Hi again, Richard. Very cool to hear that you were another early Roland D-50 user as well. I used to do a lot of my own synth programming and may have created the patch for the opening chord sequence. If memory serves, I may have also created the string pad with bell attack transition patch too, but the final section of that demo actually used the "Breathy Chiffer" factory preset (#31) as documented here:
https://www.youtube.com/watch?v=sM6c_jxVVlM&t=1608s
While you've got me thinking about the D-50, I actually had intermittent problems with the display going blank after a little while. It didn't happen all that often, so I lived with it for quite a while until I'd volunteered to lend my D-50 to Seppo Kantonen for the Pekka Pohjola Group shows that took place in NYC back in March of 1993. Not wanting to risk the display dying on Seppo, I opened up the unit and was able to fix the problem, rather simply, by reseating its ribbon-cable connection. (It's never failed since and I still use the synth every so often.) Also, as a kind gesture of appreciation, Seppo let me keep all his custom patches that he'd loaded in across the internal memory bank. (There were some very nice sounds, though I've never actually used them in any recording or performance.)
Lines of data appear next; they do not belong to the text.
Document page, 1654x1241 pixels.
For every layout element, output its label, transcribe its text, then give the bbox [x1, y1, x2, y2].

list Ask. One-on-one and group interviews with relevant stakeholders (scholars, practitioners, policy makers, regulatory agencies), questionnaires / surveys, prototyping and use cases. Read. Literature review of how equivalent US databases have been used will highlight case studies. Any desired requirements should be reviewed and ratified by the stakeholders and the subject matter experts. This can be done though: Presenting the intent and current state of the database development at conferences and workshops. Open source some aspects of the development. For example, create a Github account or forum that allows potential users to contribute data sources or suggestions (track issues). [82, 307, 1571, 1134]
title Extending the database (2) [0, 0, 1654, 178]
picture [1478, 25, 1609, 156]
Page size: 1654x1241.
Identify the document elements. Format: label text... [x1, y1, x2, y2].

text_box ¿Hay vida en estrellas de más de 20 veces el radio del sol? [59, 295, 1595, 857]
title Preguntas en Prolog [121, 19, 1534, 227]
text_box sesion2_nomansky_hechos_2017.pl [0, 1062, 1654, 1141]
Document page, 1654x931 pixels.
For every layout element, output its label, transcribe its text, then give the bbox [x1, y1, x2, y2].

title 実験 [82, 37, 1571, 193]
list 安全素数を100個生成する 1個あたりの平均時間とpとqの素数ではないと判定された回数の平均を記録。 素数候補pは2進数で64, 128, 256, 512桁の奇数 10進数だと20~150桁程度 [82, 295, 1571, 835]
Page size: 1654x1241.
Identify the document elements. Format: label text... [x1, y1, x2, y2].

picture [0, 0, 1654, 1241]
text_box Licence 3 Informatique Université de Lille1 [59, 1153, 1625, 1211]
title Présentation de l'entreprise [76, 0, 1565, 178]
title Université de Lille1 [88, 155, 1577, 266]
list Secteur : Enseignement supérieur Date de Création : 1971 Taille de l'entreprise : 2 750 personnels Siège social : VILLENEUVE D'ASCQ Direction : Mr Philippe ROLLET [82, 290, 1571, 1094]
Quite a coincidence that you had an Emulator II+HD as well. Henry Ptak (my Advent co-founder) was the one who had the E-II+ and he definitely leveraged its capabilities quite effectively. In addition to all the great sounds, I seem to recall us recording backing vocals for one chorus of the opening track on our self-titled debut album, "Maginot Line," and then using the Emulator to sample the results and play them in later in the track. (The limitation of recording on a TASCAM Porta One four-track cassette was the motivation, by the way, as we didn't have enough tracks to add multitrack vocals throughout.)
I think I may have mentioned this before, but I've recently postponed purchasing any new synth plugins in favor of digging in to programming two powerful free soft synths:
https://surge-synthesizer.github.io/
https://vital.audio/
Both are quite powerful and offer various sets of filter emulations (Surge XT offering the most).